Document text:
· · · · · · ·
It never ceases to impress me the degree to which art, despite the current state of art market “globalization,” is largely discussed in the public dialogue as an obsession with first world problems. Problems of marketization, securitization, offshoots of real estate interests, what have you. There are resistances and counter-measures to the dominance of this approach, but there’s little question as to its supremacy as the “normative” understanding of the value of art. Yet, this approach can at times feel stunted, ignorant of something more than simply the relevance of collectibility or of expressions of the value of power to the wealthiest among us. Especially in this era of the 99% movement, when dissatisfaction with the way in which our society functions to disenfranchise those who qualify as less of an asset holding class than others, you would think the search for ways in which to discuss art as something more than just the value hammered down at the latest auction gathering would become a vital part of the conversation. Instead, relevant to art, this aspect of the discussion seems muted to me, and any sense of society’s inequalites is rarely discussed.
· · · · · · ·
Extracted records:
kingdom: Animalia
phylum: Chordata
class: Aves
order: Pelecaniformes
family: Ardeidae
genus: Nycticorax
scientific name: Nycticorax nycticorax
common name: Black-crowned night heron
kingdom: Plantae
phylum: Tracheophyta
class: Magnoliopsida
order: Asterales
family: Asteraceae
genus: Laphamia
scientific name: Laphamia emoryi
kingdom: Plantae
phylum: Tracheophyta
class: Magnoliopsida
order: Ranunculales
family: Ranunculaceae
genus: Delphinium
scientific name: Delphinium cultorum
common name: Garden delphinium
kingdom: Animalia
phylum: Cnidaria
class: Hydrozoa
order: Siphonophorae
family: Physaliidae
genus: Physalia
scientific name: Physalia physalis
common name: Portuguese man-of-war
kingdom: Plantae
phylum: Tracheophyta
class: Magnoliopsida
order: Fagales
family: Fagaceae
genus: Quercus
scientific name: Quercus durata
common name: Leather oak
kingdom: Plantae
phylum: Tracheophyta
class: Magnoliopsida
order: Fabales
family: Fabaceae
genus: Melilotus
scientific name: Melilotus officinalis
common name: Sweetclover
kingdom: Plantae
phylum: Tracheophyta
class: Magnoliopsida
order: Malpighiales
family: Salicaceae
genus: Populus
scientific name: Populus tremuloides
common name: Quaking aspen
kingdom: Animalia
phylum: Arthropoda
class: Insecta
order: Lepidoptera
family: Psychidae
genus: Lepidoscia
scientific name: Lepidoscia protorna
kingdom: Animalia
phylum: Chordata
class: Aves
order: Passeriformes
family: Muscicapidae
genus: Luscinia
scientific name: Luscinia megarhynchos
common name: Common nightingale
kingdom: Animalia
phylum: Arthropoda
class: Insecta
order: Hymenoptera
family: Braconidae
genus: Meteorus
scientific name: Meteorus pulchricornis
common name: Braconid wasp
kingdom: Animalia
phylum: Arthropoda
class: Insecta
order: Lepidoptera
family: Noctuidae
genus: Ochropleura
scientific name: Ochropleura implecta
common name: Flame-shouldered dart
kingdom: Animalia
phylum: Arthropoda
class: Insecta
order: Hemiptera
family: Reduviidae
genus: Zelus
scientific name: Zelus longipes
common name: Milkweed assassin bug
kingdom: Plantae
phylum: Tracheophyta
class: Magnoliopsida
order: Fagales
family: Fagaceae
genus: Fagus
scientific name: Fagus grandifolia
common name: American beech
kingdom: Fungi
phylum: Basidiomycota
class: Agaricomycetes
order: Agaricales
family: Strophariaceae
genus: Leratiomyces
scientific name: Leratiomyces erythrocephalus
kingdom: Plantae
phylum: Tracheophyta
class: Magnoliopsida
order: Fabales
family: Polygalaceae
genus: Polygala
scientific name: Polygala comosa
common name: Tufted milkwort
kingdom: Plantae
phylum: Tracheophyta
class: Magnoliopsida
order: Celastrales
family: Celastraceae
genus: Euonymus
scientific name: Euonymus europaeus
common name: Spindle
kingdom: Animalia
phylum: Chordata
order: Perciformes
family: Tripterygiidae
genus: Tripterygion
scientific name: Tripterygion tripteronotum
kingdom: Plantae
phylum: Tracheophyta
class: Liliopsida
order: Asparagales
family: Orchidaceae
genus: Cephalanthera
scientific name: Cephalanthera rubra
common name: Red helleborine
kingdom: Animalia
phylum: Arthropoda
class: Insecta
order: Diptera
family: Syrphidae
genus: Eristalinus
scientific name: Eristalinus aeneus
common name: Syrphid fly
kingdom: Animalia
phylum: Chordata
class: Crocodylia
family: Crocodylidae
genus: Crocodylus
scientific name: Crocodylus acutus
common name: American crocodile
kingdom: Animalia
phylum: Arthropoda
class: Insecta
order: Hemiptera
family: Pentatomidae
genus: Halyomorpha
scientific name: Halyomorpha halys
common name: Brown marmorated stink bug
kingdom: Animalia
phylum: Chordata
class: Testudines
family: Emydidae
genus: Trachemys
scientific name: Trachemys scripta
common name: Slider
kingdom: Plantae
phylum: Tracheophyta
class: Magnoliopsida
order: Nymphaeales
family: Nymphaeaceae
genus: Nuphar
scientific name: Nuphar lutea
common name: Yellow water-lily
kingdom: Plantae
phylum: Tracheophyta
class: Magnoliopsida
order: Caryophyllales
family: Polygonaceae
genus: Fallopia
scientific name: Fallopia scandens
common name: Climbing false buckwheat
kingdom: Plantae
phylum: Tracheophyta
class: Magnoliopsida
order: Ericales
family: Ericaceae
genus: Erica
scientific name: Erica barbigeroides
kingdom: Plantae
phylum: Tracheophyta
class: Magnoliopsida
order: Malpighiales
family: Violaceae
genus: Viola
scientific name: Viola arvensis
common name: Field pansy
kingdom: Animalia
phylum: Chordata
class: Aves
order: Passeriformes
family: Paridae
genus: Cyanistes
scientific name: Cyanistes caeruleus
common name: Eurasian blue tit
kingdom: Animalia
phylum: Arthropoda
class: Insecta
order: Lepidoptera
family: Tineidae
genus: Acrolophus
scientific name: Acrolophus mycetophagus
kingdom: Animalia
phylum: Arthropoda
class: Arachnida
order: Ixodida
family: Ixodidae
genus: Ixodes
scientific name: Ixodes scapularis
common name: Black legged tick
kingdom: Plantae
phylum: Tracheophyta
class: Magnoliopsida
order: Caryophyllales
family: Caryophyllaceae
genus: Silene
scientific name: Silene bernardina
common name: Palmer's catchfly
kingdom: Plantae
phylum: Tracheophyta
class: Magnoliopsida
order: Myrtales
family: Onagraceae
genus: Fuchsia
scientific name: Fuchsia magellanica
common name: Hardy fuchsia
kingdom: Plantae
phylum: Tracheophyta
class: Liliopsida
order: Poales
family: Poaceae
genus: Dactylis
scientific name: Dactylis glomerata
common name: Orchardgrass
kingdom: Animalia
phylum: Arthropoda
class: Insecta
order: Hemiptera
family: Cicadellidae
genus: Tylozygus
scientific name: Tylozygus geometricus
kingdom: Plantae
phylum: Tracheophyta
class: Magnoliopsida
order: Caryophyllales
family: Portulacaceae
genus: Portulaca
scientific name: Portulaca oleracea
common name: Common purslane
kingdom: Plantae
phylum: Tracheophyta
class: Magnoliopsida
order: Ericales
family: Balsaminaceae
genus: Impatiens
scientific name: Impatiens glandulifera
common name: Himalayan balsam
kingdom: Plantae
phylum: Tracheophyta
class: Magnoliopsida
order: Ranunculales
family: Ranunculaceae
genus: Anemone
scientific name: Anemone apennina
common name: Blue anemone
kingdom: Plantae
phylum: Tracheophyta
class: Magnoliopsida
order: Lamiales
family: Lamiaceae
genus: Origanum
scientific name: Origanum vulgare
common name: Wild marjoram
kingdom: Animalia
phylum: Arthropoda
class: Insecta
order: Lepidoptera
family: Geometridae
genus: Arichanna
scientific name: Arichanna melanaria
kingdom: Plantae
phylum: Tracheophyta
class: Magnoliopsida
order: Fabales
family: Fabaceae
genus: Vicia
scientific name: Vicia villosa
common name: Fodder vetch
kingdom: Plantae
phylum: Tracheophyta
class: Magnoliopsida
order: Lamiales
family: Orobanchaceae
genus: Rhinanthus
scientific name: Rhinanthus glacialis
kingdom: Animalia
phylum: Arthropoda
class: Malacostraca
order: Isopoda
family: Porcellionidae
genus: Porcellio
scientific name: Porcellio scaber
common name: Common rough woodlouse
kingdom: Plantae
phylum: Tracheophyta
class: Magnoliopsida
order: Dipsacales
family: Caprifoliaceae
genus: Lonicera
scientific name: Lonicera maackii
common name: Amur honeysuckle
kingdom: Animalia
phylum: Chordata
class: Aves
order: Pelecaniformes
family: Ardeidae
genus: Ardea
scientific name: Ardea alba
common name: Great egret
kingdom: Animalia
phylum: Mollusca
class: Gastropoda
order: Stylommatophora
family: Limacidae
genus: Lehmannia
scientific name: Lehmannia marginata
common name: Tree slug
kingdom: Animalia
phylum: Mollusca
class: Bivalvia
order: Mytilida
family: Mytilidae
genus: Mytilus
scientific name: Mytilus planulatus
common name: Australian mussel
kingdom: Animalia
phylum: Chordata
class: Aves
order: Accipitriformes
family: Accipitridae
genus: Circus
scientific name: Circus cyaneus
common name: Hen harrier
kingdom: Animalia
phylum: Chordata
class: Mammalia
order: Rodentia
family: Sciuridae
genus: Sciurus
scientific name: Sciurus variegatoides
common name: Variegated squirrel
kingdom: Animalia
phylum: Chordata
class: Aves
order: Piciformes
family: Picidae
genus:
· · · · · · ·
Written request A: In the art-market passage above, list the problems that the sentence beginning "Problems of marketization" names.
Written request B: Pick up the art-market passage after its last sentence and write its next paragraph.

Answer A:
- Marketization
- Securitization
- Offshoots of real estate interests

Answer B:
These thoughts reared up for me while participating here in Chicago recently as an invitee to the Coprosperity School, a program held in the Bridgeport neighborhood on the city’s south side. Organized by the 501 (c) 3 Public Media Institute, the event brought together an informal grouping of local artists struggling to get a handle on the Chicago scene and its relevance to the wider art world. We popped the tops on a few beers and passed around a bottle of Jameson’s (generously provided by one of the participants), and launched into a discussion of my own experience of the art world. It was interesting to me how much of what I had to say at this informal consort of interested art-worlders had to center on the vicissitudes of the marketplace.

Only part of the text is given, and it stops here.